The church’s resurrection only took place after the congregation’s leaders did something seemingly counterintuitive: began investing time and money in the most impoverished area of their city. During the downturn, Roncone felt drawn to reconnect with the church’s former neighborhood on Colfax Avenue. Walking the streets, he saw an area plagued by poverty, crime, homelessness, prostitution, and gangs.
“I would often have to slip into alleys to weep in brokenness and shame,” Roncone says. “This was my city, and I was ashamed I never knew it well enough to even see these needs.”
Roncone began spending Thursdays at the library/civic center in the heart of urban Aurora to meet with community leaders.
“We reached out to every pastor, city council member, government worker, teacher, principal, and nonprofit leader we could find,” he says. “I talked to everyone from homeless people to the mayor, asking about the city’s greatest needs.”
After a year, the church was ready to respond.
“God was giving us strategic insight into what we should be doing,” Roncone says.
Highpoint rented a building downtown and created essentially an urban campus to serve homeless people and at-risk school kids, many of whom slept on couches, in the back of cars, or in motels. The church partnered with the largest, poorest elementary school in the city and donated thousands of dollars and hundreds of volunteer hours.
“We told them we would take over helping kids with clothing, food, and other needs so they could focus on teaching,” Roncone says.
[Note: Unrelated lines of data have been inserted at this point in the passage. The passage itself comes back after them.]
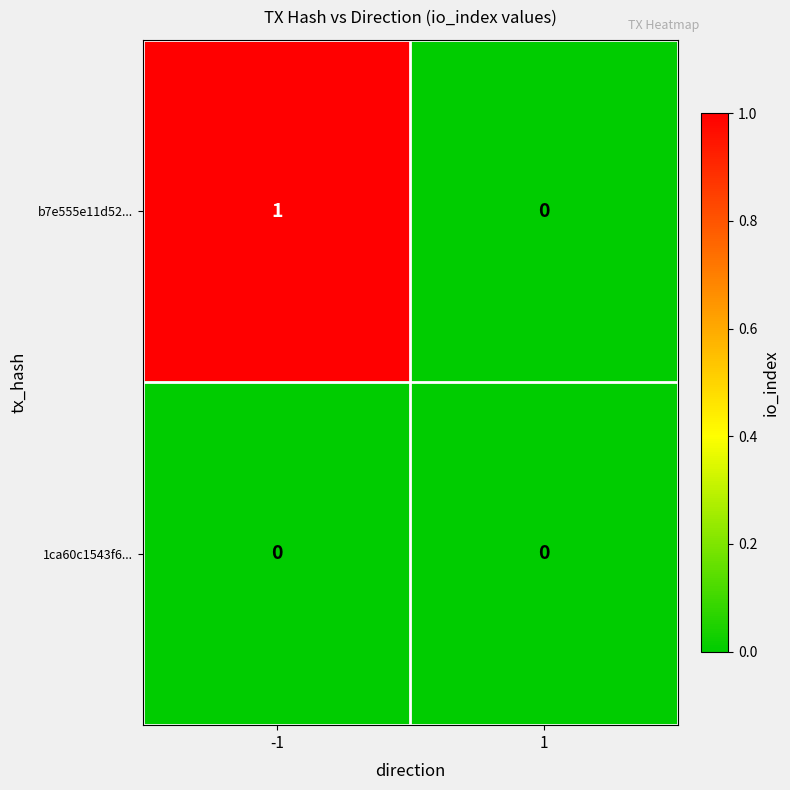

Between -1 and 1, which series saw the biggest shift?

b7e555e11d52...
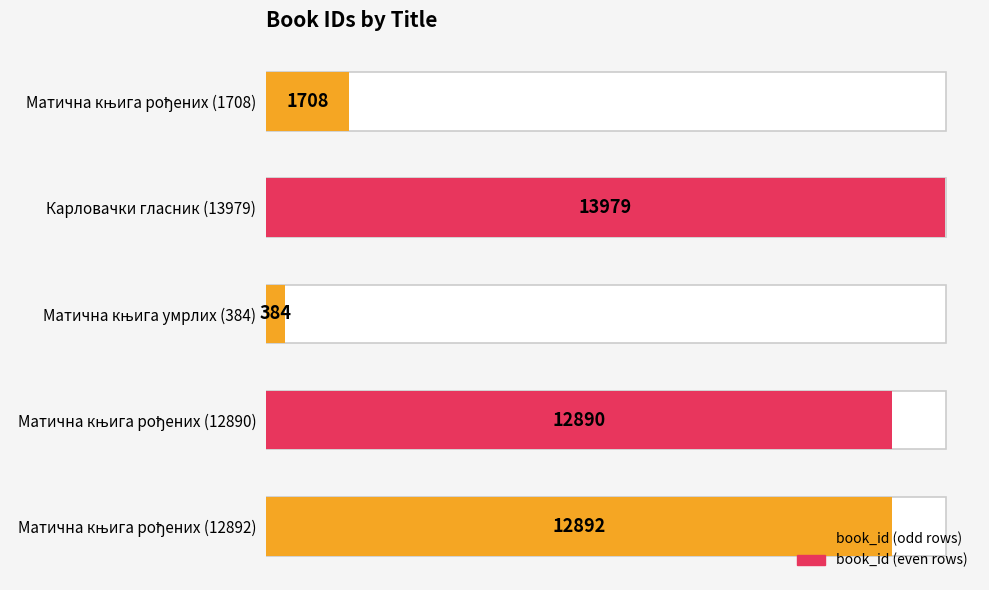

Reading left to right, list all the values displayed in this chart.

1708	13979	384	12890	12892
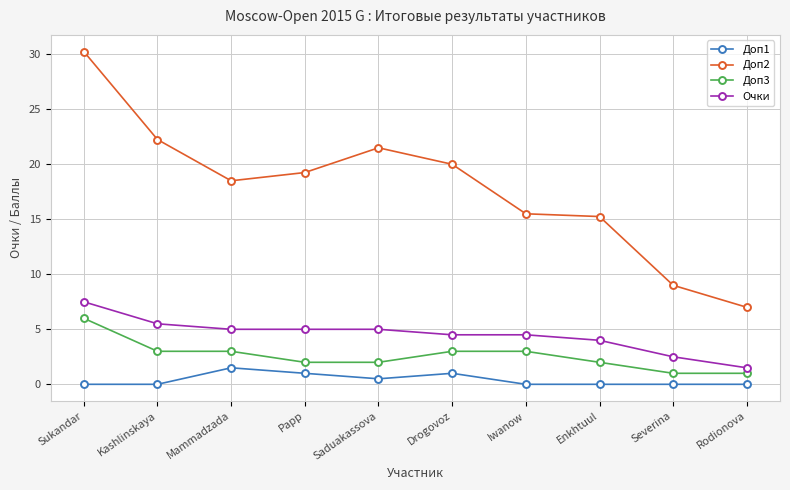

Which series has the largest range (max minus min)?

Доп2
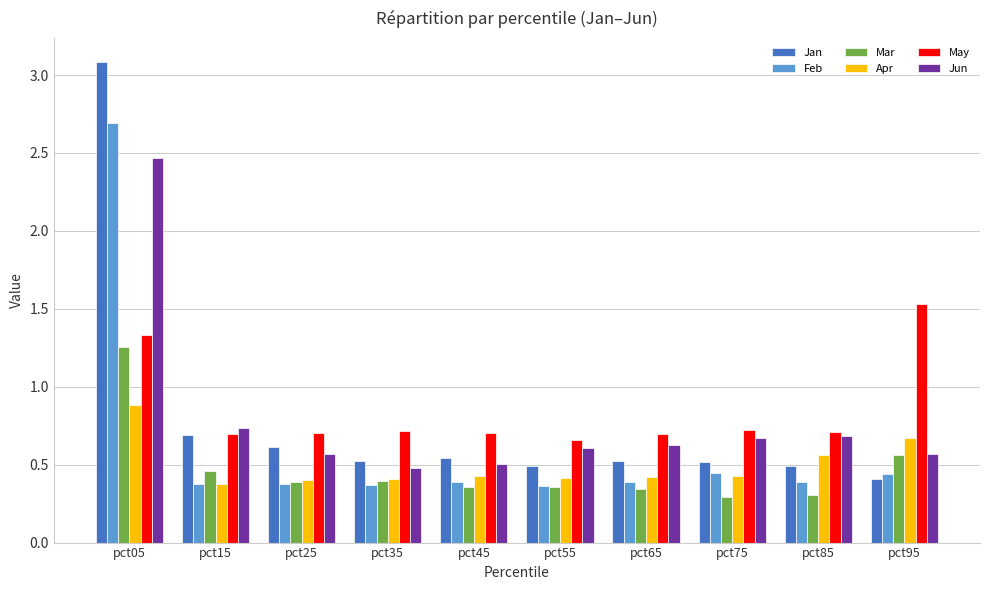

What are all the series names shown in the legend?

Jan, Feb, Mar, Apr, May, Jun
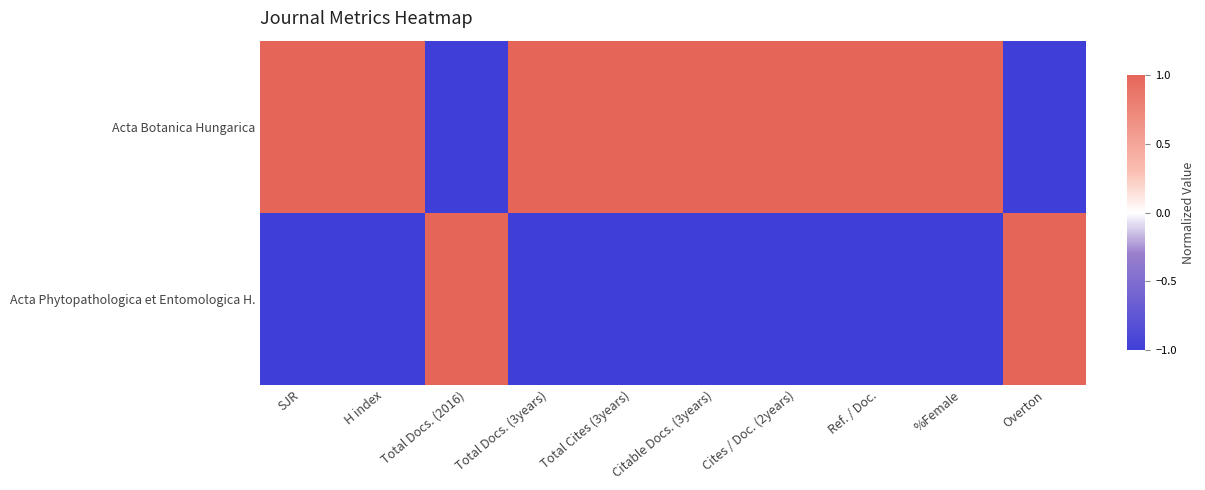

Which series has the widest spread of values?

Acta Botanica Hungarica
Highpoint created a Sunday morning children’s church and served free hot breakfasts, and staffed camping trips for kids who had never been outside of the city. The church bought and donated more than 2,000 winter coats, 1,000 pairs of winter boots, and 3,000 books for kids. Within two years, the school, which had been under review by the school board because of low test scores, had the highest increase in test scores in the district.
“Highpoint Church is unique in that it sees its mission as ministering to our city and not just its people,” wrote council member Sally Mounier in support of the church. “Highpoint has been active in praying for our city leaders and supporting our city with volunteers, finances, and helpful resources. … Their work with the poor, homeless children and those impacted by poverty is making a difference … they are building healthy bridges between suburban and urban Aurora.”
As the outreach flourished, financial miracles broke out and helped Highpoint to finish its new building.
“We went from being worried the church would survive, to filling up our new sanctuary,” says Roncone. “God used the crisis to break our pride.”
Roncone, recently elected superintendent of the Rocky Mountain Ministry Network, is encouraging historic and suburban churches to plant campuses and conduct outreaches in blighted areas.
“It is much easier than church-planting experts say,” he says. “You just have to be tied into your community. Relationship trumps money and outside expertise.”
Churches, he says, have a “strategic and sacred role in cities.”
“We had 100 homeless and at-risk kids, but it wasn’t a church; it was an outreach,” Roncone says. “There is also church parenting and multi-siting, which require a strong mother church.”
Roncone describes needy areas as “God-void places,” and believes every city, no matter how poor or wealthy, has them.
“We learned that if you focus your creative energy, finances, manpower, and prayers on those places and problems, God blesses,” he says. “Nothing is as successful as the local church being the local church in a city.”